_Aim of the task_. Copy out every line in the entries below that includes "lines".

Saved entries

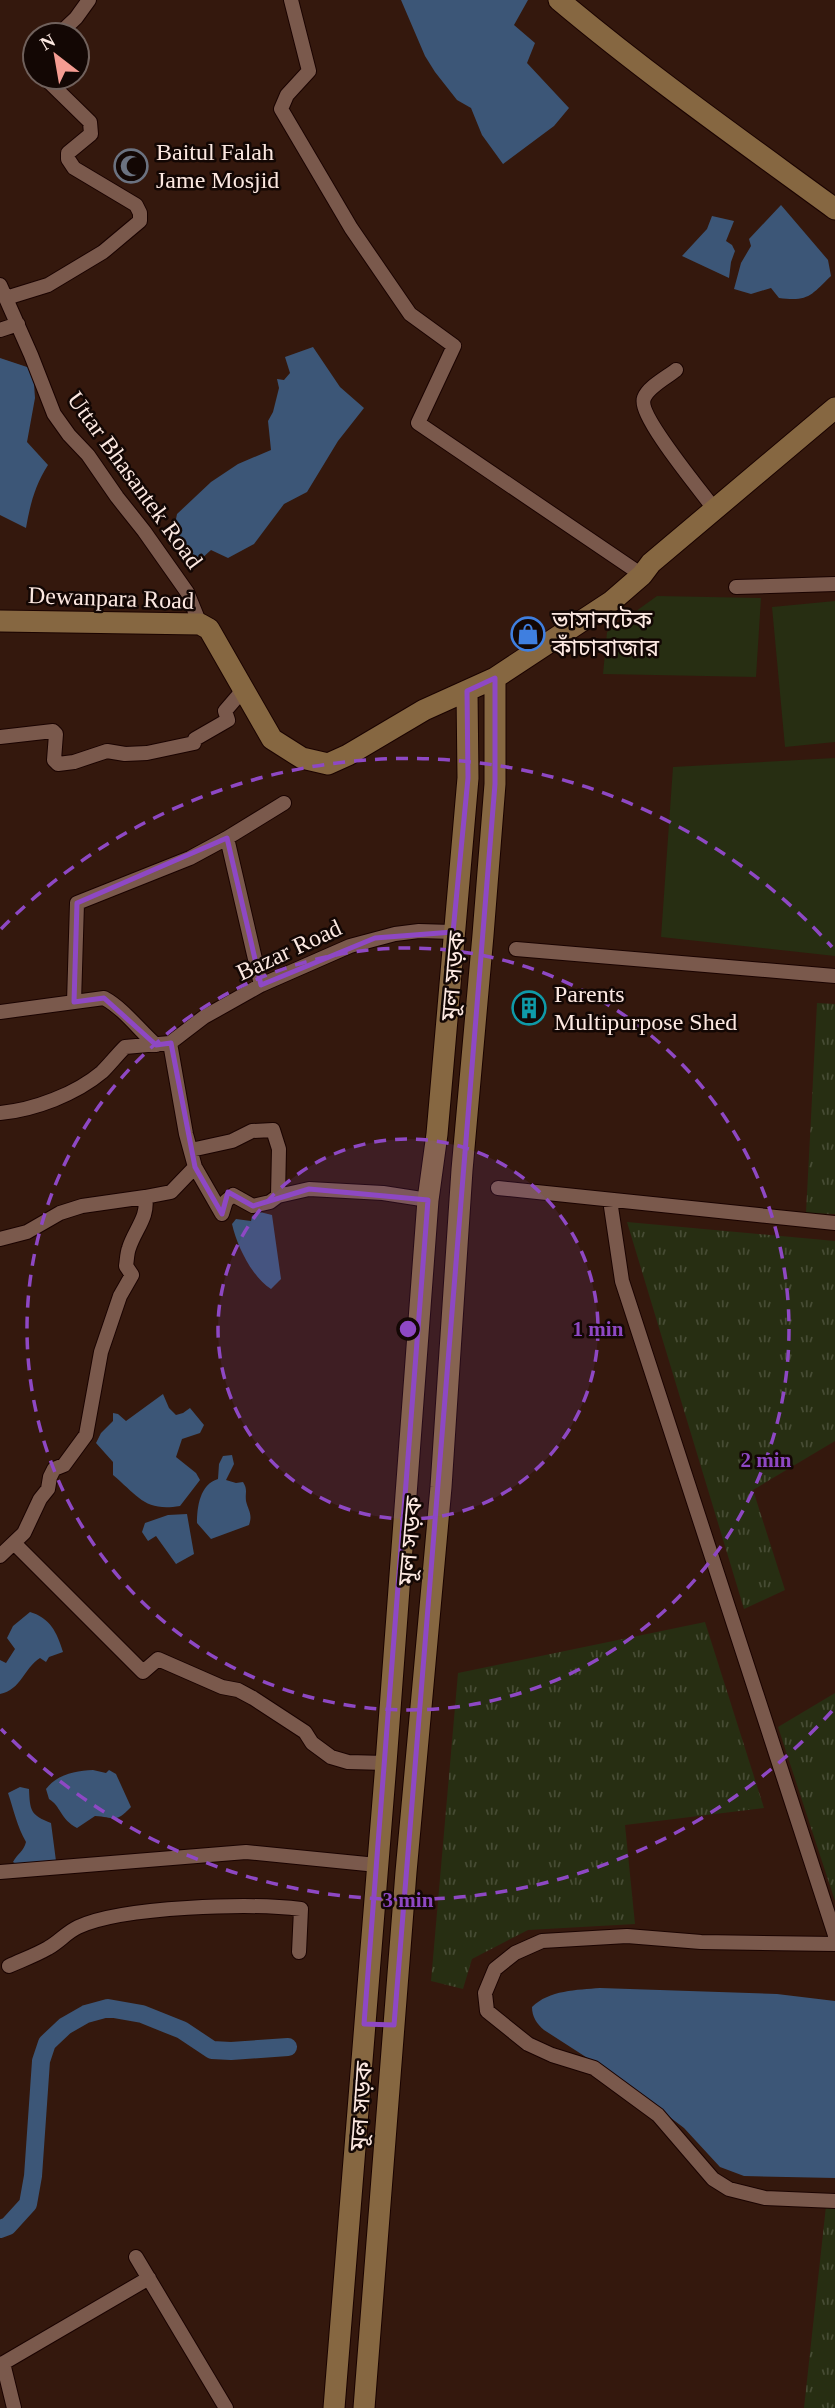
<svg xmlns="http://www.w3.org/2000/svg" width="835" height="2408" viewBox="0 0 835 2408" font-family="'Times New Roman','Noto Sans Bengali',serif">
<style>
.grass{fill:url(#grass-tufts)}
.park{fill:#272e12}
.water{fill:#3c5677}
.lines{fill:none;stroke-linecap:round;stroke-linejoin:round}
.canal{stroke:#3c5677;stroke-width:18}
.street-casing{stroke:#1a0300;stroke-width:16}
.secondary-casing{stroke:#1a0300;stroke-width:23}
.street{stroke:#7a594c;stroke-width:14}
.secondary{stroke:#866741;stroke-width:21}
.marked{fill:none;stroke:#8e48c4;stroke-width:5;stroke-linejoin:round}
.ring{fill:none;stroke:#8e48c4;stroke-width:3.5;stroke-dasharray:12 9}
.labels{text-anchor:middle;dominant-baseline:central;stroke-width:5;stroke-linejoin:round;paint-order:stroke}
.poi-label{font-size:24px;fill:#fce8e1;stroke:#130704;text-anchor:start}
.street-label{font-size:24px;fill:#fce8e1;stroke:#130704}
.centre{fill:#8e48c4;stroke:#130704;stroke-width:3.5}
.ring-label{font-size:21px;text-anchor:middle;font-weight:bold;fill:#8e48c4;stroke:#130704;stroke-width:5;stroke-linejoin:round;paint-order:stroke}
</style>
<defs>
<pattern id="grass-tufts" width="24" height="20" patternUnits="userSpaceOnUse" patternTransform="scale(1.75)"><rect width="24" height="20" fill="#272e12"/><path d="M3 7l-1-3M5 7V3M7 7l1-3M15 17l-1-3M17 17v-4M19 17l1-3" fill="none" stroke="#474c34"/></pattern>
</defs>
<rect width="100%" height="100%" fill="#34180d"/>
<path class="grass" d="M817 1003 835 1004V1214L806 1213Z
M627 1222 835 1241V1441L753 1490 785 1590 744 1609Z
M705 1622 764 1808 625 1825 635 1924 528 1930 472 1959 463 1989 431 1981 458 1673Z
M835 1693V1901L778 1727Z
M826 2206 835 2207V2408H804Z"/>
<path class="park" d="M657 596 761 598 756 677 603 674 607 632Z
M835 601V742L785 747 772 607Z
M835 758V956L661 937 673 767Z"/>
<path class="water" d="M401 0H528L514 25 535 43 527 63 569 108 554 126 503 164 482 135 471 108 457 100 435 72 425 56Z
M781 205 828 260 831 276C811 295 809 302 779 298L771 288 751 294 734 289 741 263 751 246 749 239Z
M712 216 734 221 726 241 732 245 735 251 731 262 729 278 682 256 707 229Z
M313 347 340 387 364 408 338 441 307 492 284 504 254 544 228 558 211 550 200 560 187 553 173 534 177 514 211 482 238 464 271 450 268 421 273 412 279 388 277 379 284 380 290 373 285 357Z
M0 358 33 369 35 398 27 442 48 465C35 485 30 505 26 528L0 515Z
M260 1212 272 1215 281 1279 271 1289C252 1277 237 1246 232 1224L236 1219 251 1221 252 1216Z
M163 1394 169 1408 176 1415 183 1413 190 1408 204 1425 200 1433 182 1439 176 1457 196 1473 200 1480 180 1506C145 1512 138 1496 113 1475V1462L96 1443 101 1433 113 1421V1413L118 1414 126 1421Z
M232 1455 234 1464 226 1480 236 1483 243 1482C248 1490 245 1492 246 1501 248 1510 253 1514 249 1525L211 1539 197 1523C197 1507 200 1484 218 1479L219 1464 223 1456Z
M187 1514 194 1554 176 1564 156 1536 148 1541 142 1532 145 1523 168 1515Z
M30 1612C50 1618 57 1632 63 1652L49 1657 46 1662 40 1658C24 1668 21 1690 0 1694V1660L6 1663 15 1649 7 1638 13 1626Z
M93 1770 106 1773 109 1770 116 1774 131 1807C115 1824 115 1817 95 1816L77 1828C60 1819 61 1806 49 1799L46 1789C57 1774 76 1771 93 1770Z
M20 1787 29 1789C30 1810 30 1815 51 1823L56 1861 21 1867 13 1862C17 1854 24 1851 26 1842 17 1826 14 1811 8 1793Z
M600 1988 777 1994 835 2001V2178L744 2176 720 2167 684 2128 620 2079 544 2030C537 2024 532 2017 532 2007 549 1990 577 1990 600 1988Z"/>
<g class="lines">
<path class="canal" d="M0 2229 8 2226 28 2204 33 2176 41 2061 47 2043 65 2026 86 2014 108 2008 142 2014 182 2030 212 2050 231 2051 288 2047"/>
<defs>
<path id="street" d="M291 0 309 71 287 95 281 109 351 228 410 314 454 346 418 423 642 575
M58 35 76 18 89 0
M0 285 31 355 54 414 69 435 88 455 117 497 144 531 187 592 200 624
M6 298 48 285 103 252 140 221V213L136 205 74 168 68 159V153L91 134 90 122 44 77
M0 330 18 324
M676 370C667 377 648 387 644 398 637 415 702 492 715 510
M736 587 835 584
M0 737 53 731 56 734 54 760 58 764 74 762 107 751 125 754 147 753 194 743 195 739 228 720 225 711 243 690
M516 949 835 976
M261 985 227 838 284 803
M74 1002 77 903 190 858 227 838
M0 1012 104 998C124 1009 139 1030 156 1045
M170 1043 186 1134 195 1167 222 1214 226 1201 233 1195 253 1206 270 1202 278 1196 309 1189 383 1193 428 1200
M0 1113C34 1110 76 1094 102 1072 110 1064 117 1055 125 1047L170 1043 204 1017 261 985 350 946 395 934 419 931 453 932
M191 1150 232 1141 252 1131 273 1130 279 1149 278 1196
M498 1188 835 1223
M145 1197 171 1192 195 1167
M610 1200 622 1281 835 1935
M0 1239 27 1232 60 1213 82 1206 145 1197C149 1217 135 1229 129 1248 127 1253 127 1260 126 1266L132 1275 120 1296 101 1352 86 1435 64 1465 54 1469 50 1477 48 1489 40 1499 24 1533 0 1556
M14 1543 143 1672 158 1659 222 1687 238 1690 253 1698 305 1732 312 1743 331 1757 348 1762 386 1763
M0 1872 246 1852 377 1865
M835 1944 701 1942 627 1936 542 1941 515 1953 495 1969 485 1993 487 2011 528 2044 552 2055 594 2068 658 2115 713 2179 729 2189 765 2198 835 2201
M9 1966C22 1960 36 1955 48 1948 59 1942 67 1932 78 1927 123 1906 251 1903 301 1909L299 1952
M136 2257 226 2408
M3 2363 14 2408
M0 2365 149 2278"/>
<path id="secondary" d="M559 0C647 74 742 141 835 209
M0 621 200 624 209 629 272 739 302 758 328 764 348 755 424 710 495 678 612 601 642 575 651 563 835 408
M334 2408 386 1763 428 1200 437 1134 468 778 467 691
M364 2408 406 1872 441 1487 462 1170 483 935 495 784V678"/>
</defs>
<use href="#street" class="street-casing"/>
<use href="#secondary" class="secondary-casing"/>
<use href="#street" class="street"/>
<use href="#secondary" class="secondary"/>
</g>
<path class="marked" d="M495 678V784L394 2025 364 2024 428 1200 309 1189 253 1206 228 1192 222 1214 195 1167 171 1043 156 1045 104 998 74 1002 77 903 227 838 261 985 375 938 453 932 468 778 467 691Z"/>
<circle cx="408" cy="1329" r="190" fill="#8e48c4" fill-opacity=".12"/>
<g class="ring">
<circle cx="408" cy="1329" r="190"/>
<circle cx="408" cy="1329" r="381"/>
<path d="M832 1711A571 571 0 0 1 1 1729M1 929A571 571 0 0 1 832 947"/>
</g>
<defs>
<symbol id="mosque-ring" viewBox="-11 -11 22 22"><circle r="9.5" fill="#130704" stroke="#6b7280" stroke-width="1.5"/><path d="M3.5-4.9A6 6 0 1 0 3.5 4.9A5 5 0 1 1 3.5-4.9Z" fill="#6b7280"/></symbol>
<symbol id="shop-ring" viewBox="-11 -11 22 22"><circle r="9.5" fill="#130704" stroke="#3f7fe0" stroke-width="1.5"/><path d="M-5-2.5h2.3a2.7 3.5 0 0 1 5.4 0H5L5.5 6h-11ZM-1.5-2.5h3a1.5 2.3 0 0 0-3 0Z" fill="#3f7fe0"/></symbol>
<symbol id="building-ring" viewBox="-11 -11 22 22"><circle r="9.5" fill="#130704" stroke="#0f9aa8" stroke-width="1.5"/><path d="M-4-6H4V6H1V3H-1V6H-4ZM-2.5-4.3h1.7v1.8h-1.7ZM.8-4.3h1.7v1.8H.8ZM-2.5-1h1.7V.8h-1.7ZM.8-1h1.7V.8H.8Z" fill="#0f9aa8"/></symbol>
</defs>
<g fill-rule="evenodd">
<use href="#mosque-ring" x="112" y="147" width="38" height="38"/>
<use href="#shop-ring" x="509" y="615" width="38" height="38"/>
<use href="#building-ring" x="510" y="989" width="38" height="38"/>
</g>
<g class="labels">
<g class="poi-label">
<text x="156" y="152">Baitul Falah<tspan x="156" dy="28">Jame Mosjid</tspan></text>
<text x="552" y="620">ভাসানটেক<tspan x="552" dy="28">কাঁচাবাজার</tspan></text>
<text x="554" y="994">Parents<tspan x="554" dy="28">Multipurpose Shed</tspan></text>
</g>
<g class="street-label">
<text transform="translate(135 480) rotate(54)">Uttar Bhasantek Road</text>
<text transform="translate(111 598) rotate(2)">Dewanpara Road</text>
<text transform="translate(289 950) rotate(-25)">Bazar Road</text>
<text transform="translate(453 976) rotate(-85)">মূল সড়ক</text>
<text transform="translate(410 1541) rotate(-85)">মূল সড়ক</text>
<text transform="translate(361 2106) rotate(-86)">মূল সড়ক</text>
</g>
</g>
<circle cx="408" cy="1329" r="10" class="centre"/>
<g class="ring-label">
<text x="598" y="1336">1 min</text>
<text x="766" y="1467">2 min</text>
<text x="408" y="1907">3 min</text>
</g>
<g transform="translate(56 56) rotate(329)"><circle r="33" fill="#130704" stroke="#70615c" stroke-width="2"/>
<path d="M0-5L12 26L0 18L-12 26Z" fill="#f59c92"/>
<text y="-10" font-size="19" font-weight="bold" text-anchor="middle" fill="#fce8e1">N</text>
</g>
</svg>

_Reply_.
.lines{fill:none;stroke-linecap:round;stroke-linejoin:round}
<g class="lines">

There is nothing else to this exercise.